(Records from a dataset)
|---|

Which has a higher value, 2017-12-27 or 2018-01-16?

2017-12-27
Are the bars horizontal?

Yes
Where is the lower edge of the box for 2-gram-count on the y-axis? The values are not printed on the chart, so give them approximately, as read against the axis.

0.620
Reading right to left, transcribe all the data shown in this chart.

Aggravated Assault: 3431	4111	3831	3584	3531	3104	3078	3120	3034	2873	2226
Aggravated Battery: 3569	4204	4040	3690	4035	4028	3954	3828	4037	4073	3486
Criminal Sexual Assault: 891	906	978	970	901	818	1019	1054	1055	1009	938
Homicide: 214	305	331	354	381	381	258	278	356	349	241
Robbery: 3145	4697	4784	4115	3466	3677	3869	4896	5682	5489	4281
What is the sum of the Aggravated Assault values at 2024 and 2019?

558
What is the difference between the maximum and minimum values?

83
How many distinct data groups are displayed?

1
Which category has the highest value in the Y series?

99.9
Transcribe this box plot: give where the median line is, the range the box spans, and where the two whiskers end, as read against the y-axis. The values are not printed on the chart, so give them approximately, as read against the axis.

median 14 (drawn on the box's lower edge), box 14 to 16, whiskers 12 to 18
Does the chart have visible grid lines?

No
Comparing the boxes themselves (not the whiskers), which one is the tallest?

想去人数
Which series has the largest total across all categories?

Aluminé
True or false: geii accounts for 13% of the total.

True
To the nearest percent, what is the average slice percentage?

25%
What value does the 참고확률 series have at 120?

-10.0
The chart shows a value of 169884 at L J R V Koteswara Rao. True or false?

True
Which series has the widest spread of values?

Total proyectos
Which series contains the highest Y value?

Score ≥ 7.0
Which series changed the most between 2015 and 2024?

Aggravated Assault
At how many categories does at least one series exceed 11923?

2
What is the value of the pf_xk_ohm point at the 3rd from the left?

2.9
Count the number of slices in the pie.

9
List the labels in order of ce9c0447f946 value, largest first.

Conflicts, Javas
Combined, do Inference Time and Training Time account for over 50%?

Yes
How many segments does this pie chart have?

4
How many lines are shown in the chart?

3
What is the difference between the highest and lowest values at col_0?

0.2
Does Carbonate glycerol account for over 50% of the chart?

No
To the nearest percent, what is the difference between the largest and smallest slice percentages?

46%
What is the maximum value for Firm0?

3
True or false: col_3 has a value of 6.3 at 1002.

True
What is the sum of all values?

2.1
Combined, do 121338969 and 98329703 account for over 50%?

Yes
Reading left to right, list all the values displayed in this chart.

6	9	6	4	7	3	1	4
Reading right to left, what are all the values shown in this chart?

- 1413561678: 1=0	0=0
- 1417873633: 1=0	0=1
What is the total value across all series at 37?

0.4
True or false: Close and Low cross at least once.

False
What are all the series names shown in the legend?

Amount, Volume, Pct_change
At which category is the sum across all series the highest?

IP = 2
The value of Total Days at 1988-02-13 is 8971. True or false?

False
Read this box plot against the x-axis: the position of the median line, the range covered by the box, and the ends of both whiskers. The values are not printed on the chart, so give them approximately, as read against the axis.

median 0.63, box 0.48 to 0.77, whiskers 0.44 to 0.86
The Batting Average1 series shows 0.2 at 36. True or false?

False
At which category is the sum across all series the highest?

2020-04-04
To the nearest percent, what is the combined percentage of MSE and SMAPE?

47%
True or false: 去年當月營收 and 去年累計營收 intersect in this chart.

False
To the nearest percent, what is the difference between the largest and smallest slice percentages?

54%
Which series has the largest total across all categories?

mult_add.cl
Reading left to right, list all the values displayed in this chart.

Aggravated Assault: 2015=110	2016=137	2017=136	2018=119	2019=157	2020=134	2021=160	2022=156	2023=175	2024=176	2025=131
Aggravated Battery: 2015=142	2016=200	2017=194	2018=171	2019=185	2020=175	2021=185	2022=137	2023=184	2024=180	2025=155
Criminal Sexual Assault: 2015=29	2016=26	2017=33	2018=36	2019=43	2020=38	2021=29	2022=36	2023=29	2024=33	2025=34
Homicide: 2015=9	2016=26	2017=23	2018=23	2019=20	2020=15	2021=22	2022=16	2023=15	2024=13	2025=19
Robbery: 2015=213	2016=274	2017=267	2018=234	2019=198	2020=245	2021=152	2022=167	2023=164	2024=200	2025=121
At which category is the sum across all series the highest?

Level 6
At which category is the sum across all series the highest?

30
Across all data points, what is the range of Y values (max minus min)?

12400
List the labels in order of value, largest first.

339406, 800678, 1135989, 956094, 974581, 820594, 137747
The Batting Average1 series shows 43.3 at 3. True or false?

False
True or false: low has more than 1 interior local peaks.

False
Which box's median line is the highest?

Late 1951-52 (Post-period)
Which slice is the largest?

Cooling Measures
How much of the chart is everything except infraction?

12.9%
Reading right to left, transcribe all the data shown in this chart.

|---|

▶ [TASK ITEM]:
Please rewrite the part of the records that runs from the start through the line containing "Count the number of slices in the pie.", renaming "series" to "data set" and leaving everything else unchanged.

▶ [ANSWER TO THE PROBLEM]:
Which has a higher value, 2017-12-27 or 2018-01-16?

2017-12-27
Are the bars horizontal?

Yes
Where is the lower edge of the box for 2-gram-count on the y-axis? The values are not printed on the chart, so give them approximately, as read against the axis.

0.620
Reading right to left, transcribe all the data shown in this chart.

Aggravated Assault: 3431	4111	3831	3584	3531	3104	3078	3120	3034	2873	2226
Aggravated Battery: 3569	4204	4040	3690	4035	4028	3954	3828	4037	4073	3486
Criminal Sexual Assault: 891	906	978	970	901	818	1019	1054	1055	1009	938
Homicide: 214	305	331	354	381	381	258	278	356	349	241
Robbery: 3145	4697	4784	4115	3466	3677	3869	4896	5682	5489	4281
What is the sum of the Aggravated Assault values at 2024 and 2019?

558
What is the difference between the maximum and minimum values?

83
How many distinct data groups are displayed?

1
Which category has the highest value in the Y data set?

99.9
Transcribe this box plot: give where the median line is, the range the box spans, and where the two whiskers end, as read against the y-axis. The values are not printed on the chart, so give them approximately, as read against the axis.

median 14 (drawn on the box's lower edge), box 14 to 16, whiskers 12 to 18
Does the chart have visible grid lines?

No
Comparing the boxes themselves (not the whiskers), which one is the tallest?

想去人数
Which data set has the largest total across all categories?

Aluminé
True or false: geii accounts for 13% of the total.

True
To the nearest percent, what is the average slice percentage?

25%
What value does the 참고확률 data set have at 120?

-10.0
The chart shows a value of 169884 at L J R V Koteswara Rao. True or false?

True
Which data set has the widest spread of values?

Total proyectos
Which data set contains the highest Y value?

Score ≥ 7.0
Which data set changed the most between 2015 and 2024?

Aggravated Assault
At how many categories does at least one data set exceed 11923?

2
What is the value of the pf_xk_ohm point at the 3rd from the left?

2.9
Count the number of slices in the pie.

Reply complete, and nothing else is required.